▽

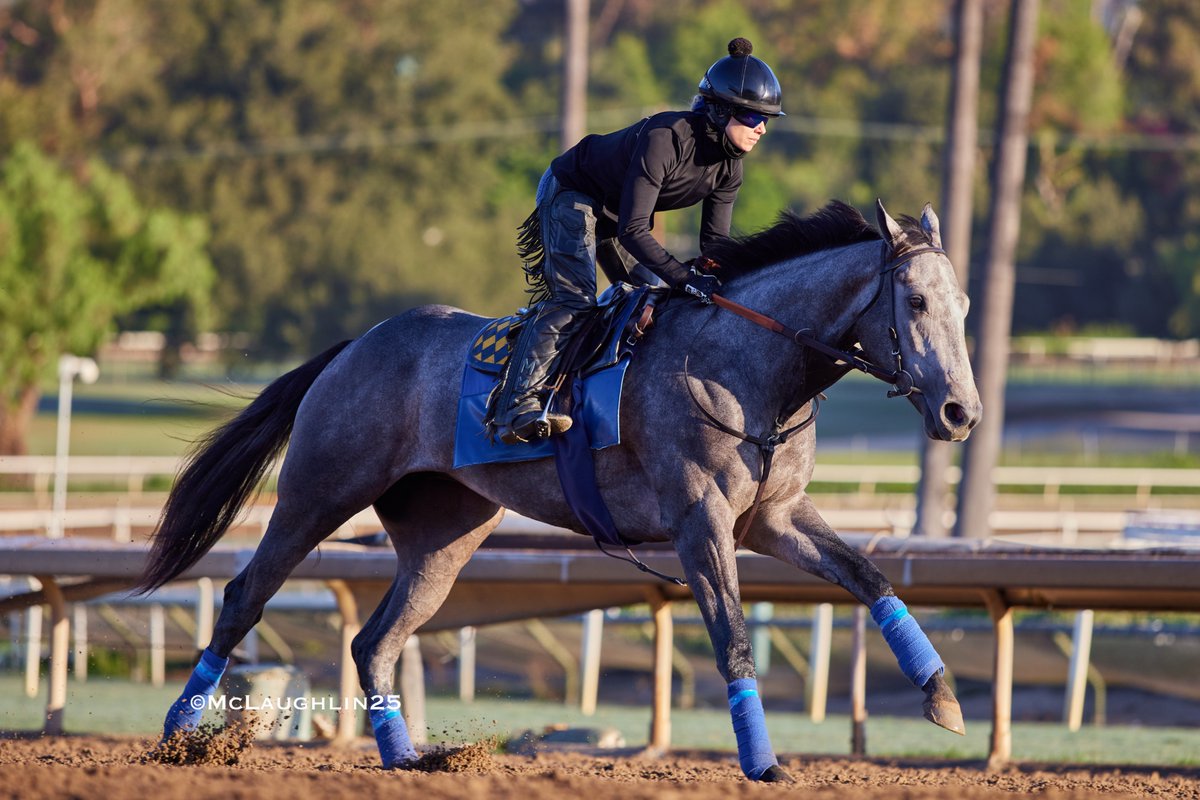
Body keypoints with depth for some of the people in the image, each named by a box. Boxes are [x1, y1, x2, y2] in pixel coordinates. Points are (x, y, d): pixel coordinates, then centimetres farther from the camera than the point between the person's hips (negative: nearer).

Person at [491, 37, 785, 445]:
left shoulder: (728, 165, -12)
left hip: (618, 210, 9)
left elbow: (715, 243, -5)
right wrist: (685, 279, -43)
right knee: (573, 298, -24)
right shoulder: (666, 138, -36)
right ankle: (518, 408, -33)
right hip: (573, 193, -9)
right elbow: (631, 231, -37)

△

## WHAT IS REQUIRED
The response should repeat each record precisely and contain no pictures.

## RESULT BELOW
Body keypoints with depth for some of the people in the image, each named by a box. Boxes are [x1, y1, x2, y2] in pixel coordinates. Points are (x, y, d): pixel coordinates, then centimetres farther from the camera than the point between the person's hips (negative: nearer).

Person at [491, 37, 785, 445]:
left shoulder: (728, 165, -12)
left hip: (618, 210, 9)
left elbow: (715, 243, -5)
right wrist: (685, 279, -43)
right knee: (573, 298, -24)
right shoulder: (666, 138, -36)
right ankle: (518, 408, -33)
right hip: (573, 193, -9)
right elbow: (631, 231, -37)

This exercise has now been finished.